List every line of the material below that contains the string "does", matching case exactly.

*** RECORD EXTRACTS Section Begins ***

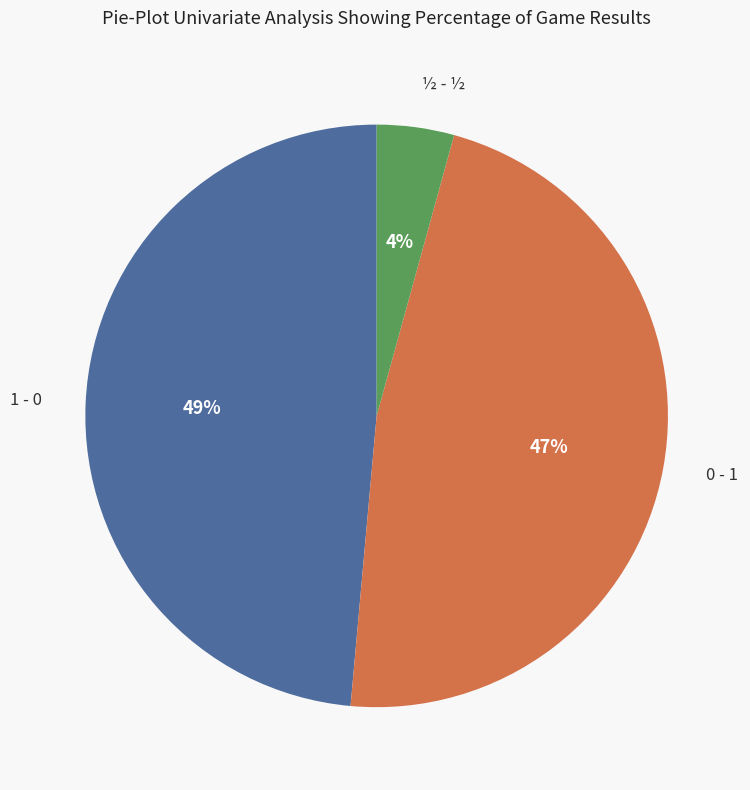

Is there any slice that represents more than half of the pie?

No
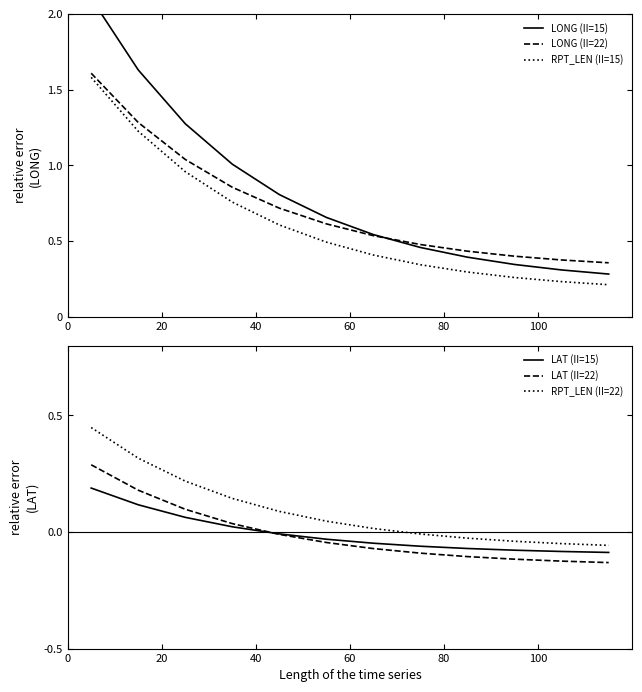

True or false: RPT_LEN (II=22) and LAT (II=22) intersect in this chart.

False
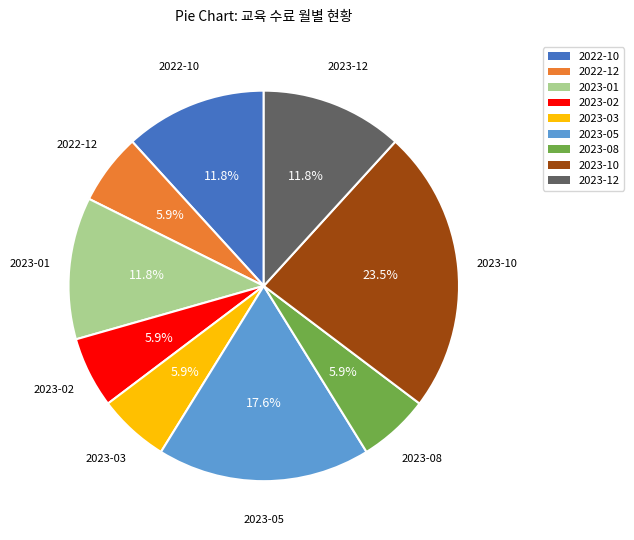

How many segments does this pie chart have?

9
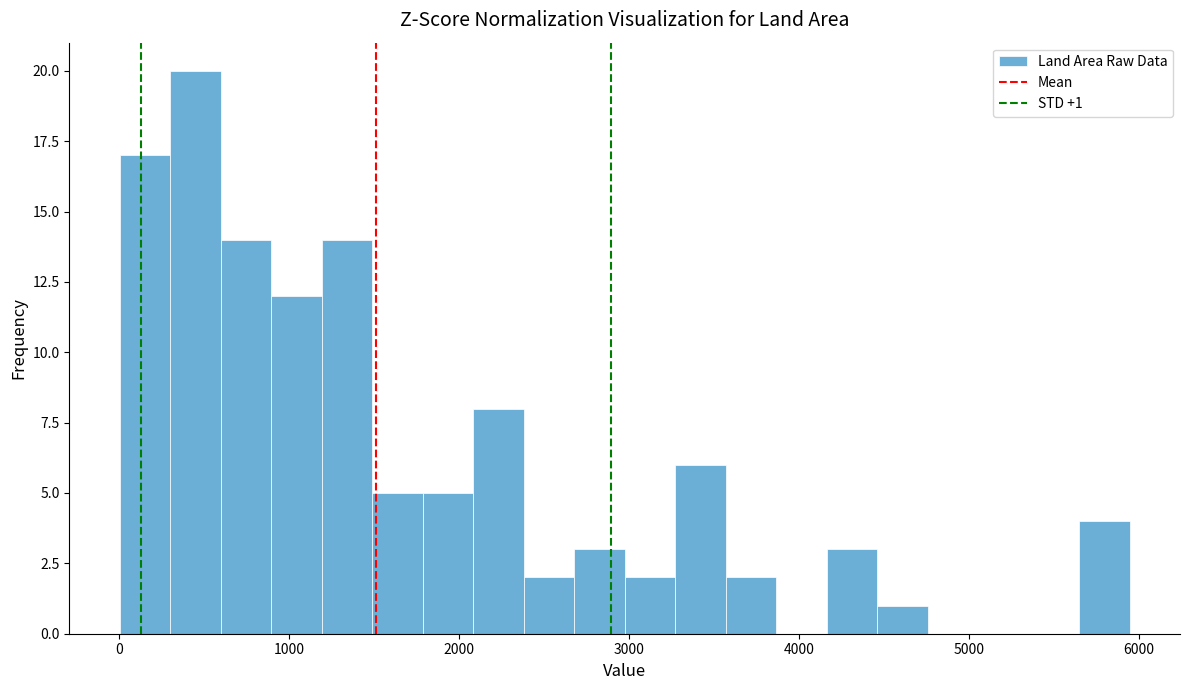

Read against the x-axis, roughly where is the centre of the tallest bar?

500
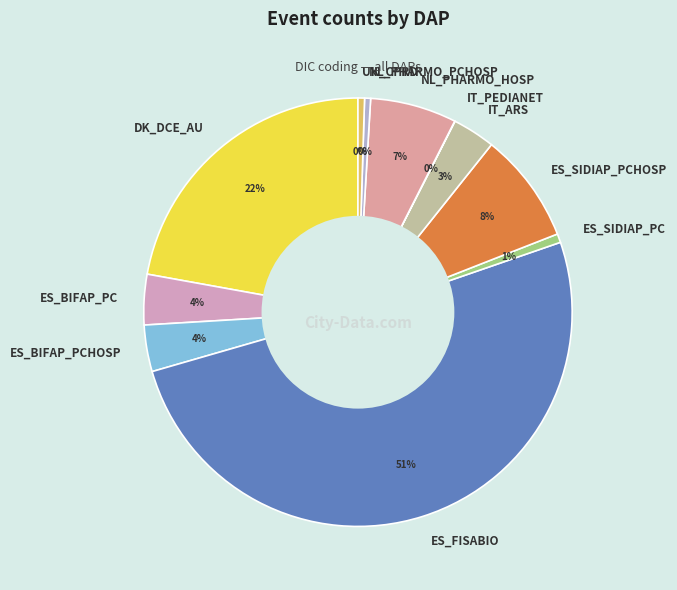

To the nearest percent, what portion does ES_SIDIAP_PC represent?

1%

*** RECORD EXTRACTS Section Ends ***

SOLUTION FOR THIS PROBLEM >>
How many segments does this pie chart have?
To the nearest percent, what portion does ES_SIDIAP_PC represent?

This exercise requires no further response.